Food delivery might become a luxury
Slice isn't like other food delivery apps. While Uber Eats and DoorDash handle delivery themselves, Slice is more of a pure tech company: It provides software that helps pizzerias do online delivery, letting them use their own delivery drivers. Its CEO, Ilir Sela, recently explained why that is.
- The Uber/DoorDash model "works in highly dense markets where the consumer is less sensitive to price," he told me. Manhattan is a perfect example: People are willing to pay more for convenience.
- "Can you make that work on a national scale in the U.S.? I don't know about that," Sela said.
- What consumers want isn't really possible, Sela suggested. If we want convenience, someone has to pay for it — either the restaurants or the consumers.
- "When you cap the cost on the supply side, on the restaurants, then I think it's just organically going to shift the burden on the consumer even further," he said. "I think delivery fees will go up." That could turn Uber and DoorDash into more of a luxury service, rather than something "the average American … [can] really use on a frequent basis."
That's part of why Slice is going after a very specific market: pizza. Not only is it delicious, it's also economically better.
- "Pizzeria pricing has the price of logistics built in, right?" It's an industry built around delivery, Sela said. So Slice thinks there's plenty of money to be made in bringing offline pizzerias online.
- Slice wants to have a "business-in-a-box" offering, Sela said. Pizzerias can focus on what they do best — making pizza — while Slice uses its expertise to handle other functions, like advertising.
- Sela calls it a "reverse franchise model," not unlike Domino's. But Slice wants to introduce economies of scale while maintaining restaurants' individual brands and menus, rather than homogenizing them like Domino's.

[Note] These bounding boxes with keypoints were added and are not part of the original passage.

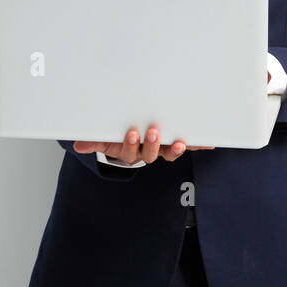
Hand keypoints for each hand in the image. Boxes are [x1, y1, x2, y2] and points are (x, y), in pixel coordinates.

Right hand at [73, 123, 213, 163]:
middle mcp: (147, 153)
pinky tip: (208, 143)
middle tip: (153, 132)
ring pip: (169, 152)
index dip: (131, 144)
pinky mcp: (176, 144)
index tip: (132, 133)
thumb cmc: (118, 136)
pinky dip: (198, 145)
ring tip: (180, 143)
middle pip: (151, 154)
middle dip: (152, 144)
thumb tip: (78, 145)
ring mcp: (162, 149)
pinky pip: (188, 146)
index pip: (129, 152)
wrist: (132, 136)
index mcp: (130, 151)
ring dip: (175, 149)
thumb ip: (94, 142)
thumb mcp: (105, 139)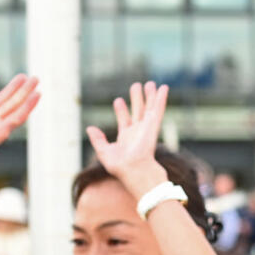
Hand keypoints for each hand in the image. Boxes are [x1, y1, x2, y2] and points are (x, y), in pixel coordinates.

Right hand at [0, 75, 39, 174]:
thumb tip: (6, 131)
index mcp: (0, 131)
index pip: (18, 115)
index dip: (29, 105)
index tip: (38, 93)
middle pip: (13, 103)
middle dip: (25, 91)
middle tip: (36, 78)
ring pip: (0, 98)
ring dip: (11, 88)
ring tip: (22, 77)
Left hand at [86, 82, 169, 198]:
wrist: (134, 170)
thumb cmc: (120, 167)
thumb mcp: (104, 152)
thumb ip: (98, 140)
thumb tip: (90, 128)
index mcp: (127, 138)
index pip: (125, 120)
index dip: (121, 110)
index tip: (118, 101)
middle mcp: (138, 132)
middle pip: (138, 111)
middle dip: (137, 99)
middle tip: (136, 86)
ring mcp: (147, 128)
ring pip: (149, 108)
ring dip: (150, 96)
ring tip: (151, 83)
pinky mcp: (153, 125)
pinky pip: (158, 109)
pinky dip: (161, 98)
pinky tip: (164, 88)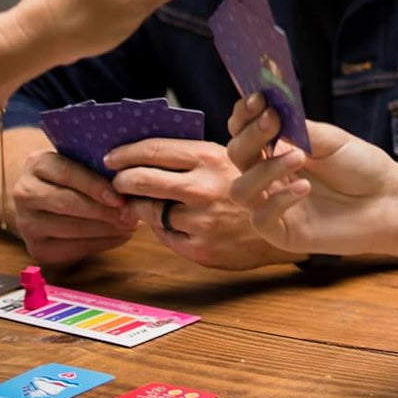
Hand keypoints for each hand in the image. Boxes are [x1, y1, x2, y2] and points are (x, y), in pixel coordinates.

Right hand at [8, 139, 138, 266]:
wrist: (45, 201)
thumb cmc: (75, 176)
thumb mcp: (81, 162)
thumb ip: (98, 165)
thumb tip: (131, 175)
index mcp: (36, 164)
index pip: (68, 174)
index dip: (96, 187)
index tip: (120, 197)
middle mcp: (24, 193)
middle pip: (68, 203)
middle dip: (104, 210)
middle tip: (131, 214)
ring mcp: (26, 223)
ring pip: (71, 228)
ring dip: (106, 228)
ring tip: (130, 225)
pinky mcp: (36, 248)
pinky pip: (72, 248)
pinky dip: (101, 243)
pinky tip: (119, 236)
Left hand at [106, 137, 300, 270]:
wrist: (286, 226)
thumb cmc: (255, 185)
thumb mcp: (230, 158)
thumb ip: (192, 155)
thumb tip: (145, 150)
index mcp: (210, 157)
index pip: (154, 150)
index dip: (125, 153)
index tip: (111, 156)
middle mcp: (202, 187)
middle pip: (141, 180)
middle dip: (121, 180)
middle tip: (117, 181)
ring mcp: (200, 220)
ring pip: (148, 211)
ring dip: (140, 205)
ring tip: (143, 202)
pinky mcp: (199, 247)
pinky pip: (164, 234)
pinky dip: (161, 226)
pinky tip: (169, 220)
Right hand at [226, 94, 397, 268]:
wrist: (389, 200)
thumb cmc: (362, 167)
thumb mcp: (331, 140)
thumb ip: (298, 129)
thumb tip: (269, 111)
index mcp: (279, 149)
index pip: (244, 131)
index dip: (243, 116)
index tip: (256, 100)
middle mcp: (270, 176)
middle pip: (236, 155)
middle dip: (250, 136)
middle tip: (272, 122)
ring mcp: (273, 204)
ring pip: (240, 189)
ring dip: (263, 170)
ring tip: (299, 158)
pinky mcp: (283, 232)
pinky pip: (261, 219)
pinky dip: (278, 200)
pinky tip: (304, 188)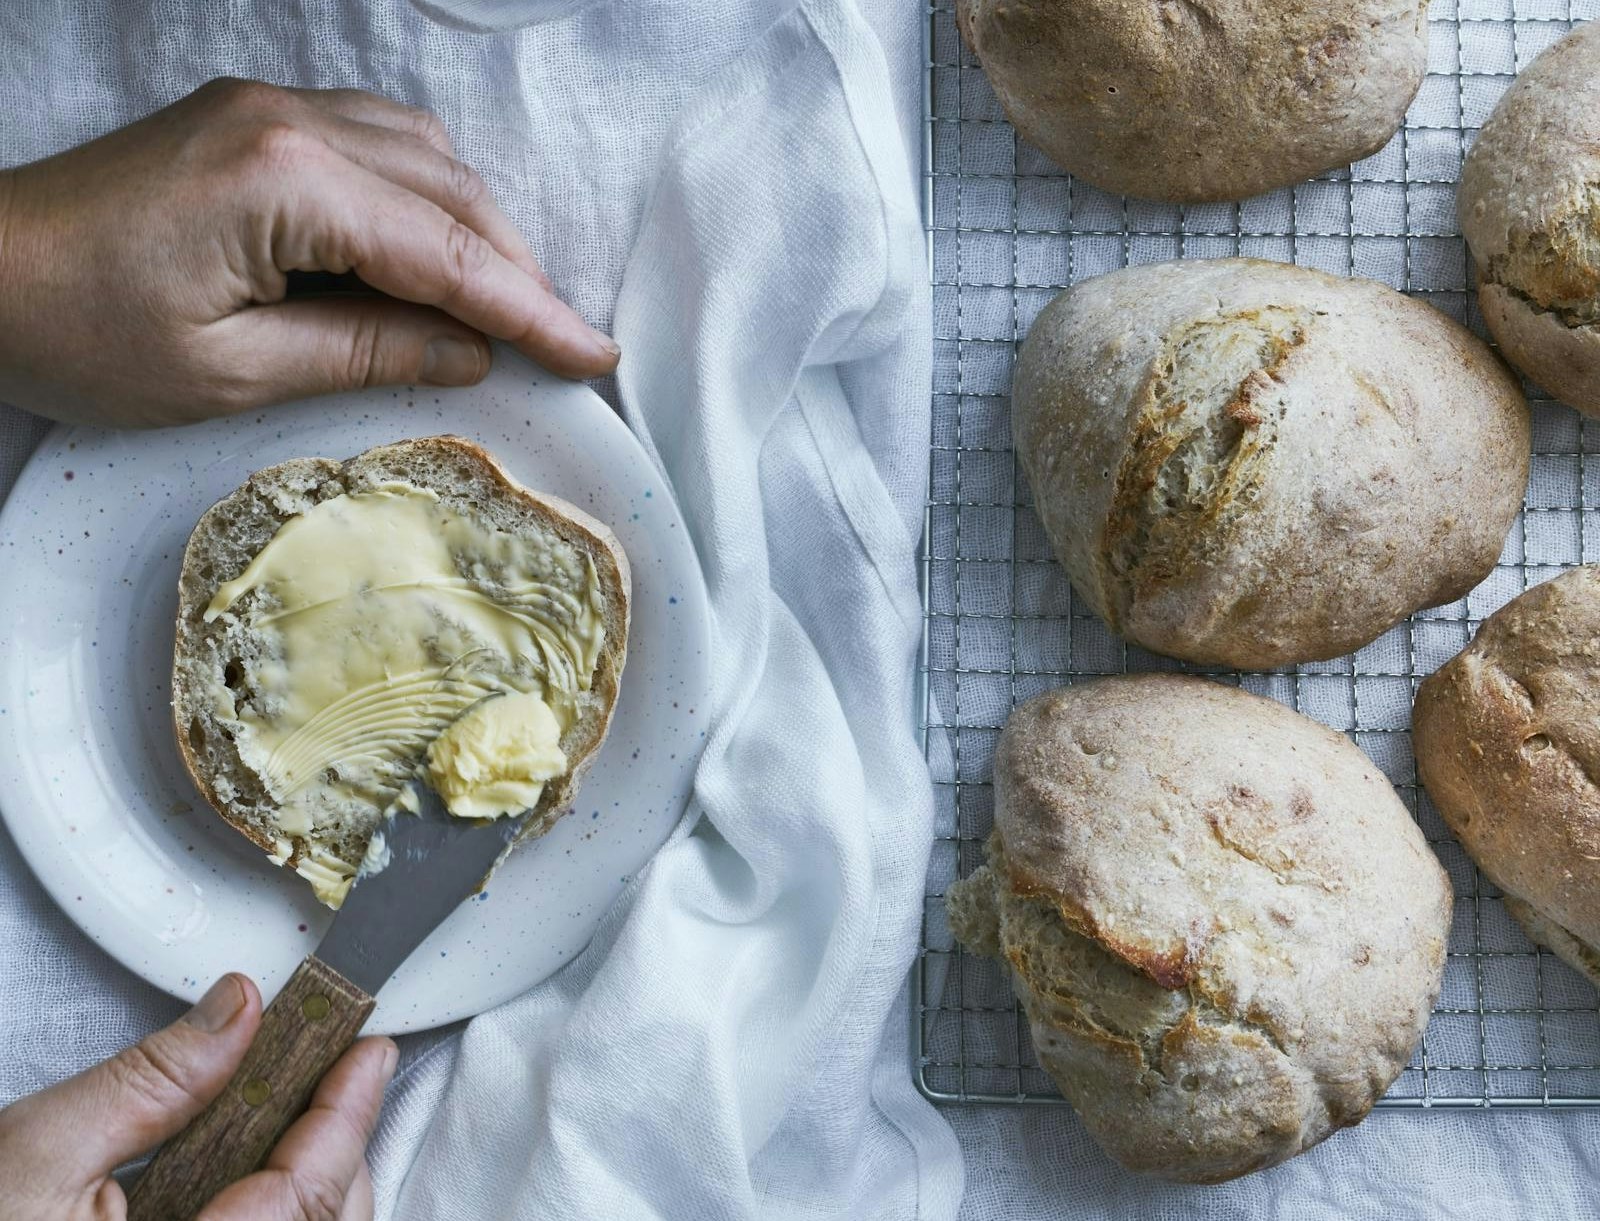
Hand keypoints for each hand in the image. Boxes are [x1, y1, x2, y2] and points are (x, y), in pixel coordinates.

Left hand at [0, 77, 618, 426]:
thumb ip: (365, 349)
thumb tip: (470, 351)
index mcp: (285, 181)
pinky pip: (377, 142)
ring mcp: (268, 108)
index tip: (592, 356)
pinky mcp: (251, 118)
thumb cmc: (77, 332)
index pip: (445, 251)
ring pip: (424, 156)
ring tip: (511, 308)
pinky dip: (427, 199)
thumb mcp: (231, 370)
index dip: (530, 311)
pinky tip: (435, 251)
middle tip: (565, 344)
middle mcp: (290, 120)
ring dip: (477, 231)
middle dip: (517, 270)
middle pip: (451, 190)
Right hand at [0, 975, 395, 1219]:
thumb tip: (238, 1010)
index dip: (347, 1114)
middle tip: (339, 1071)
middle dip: (341, 1146)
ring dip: (316, 1185)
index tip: (370, 1051)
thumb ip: (150, 1082)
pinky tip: (258, 1174)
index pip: (306, 1195)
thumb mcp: (36, 1154)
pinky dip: (281, 1214)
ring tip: (299, 1114)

Slice recently raised funding from KKR, which it plans to use to build out its offering and add more pizzerias to its platform. One thing it certainly won't be using the money for? Hiring drivers.
- "We do not have any plans in becoming a three-sided marketplace," Sela said.

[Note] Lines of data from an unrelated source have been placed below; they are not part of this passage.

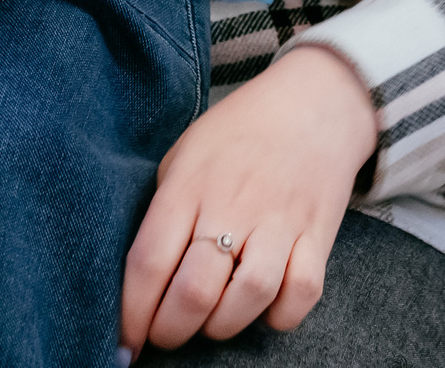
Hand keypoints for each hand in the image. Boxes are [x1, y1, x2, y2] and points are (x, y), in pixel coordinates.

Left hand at [121, 45, 378, 354]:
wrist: (313, 102)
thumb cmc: (238, 132)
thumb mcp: (185, 154)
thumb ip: (164, 209)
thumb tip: (141, 278)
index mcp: (189, 185)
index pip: (148, 262)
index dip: (131, 314)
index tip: (126, 341)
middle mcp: (232, 204)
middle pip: (195, 291)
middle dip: (171, 331)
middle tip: (167, 334)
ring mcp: (279, 220)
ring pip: (249, 296)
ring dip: (223, 325)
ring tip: (212, 320)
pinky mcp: (318, 233)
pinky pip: (302, 292)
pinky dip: (280, 314)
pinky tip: (263, 307)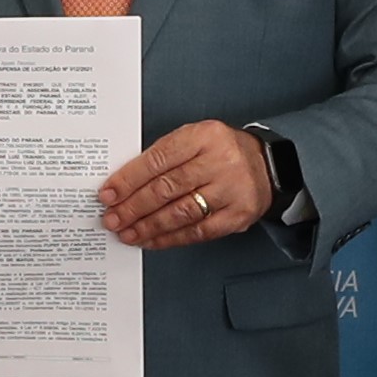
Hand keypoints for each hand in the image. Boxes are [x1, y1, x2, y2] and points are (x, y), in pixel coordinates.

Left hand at [100, 121, 272, 250]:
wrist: (268, 165)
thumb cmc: (222, 152)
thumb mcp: (196, 139)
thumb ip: (165, 156)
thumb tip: (124, 185)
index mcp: (204, 136)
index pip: (158, 159)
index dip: (129, 179)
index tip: (108, 194)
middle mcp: (220, 161)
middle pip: (166, 188)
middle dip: (133, 207)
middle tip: (112, 218)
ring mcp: (231, 190)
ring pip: (180, 212)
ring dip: (148, 226)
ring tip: (126, 233)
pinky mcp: (238, 215)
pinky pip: (198, 231)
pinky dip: (170, 238)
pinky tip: (151, 240)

We talked about much more, including what pizzas travel well and how COVID is affecting pizzerias. Check out the full interview.
- "We expect that there will be more push for unionization when we get to the other side of this." — Stuart Applebaum, president of the Retail, Wholesale and Department Store Union, thinks this crisis could lead Amazon workers to unionize — and other experts agree.
- "We're seeing signs of the IPO market reopening and it is being led by growth equity." — Citi's Paul Abrahimzadeh thinks money is starting to flow into new listings, including tech companies.
- "You don't get to shake someone's hand and look them in the eye, but you do get to speak to a lot more people. That's a trade-off that people like." — BNP Paribas' Andreas Bernstorff thinks the virtual IPO roadshow might stick around.
- "If you feel like your timing is perfect, you're too late." — Square's Jim McKelvey thinks recessions are a great time to start a company, and you'll know you've timed it right if it feels too early.
- "Samsung is definitely a formidable rival for TSMC … [but] no single tech company or chip developer in the world will hope to source many of crucial chip components from its rival." — Cornucopia Capital's Eric Chen thinks Samsung's electronics business might hamper its contract manufacturing plans.
- "The self-operated business model helps JD to minimize the negative impacts from COVID-19 … compared to marketplace-model ecommerce such as Alibaba and Pinduoduo." — Guotai Junan's Danny Law thinks centralized ecommerce can perform better in this environment.
- "We see digital goods/services tax conversations advancing most rapidly in Europe." — Eurasia Group's David Livingston thinks governments might tax tech companies to pay for the COVID recovery — something which is already being proposed in the Philippines.
Room service is robots now
I spent basically my entire weekend on TikTok, which I am newly addicted to. In an attempt to justify that time as being "productive," here's a cool thing I found: a Savioke robot delivering room service at an Indiana Holiday Inn. It's the cutest thing ever — it says "Yay!" when you give it a five star rating and even says "Bye!" when it leaves. I'm very excited for my next hotel trip.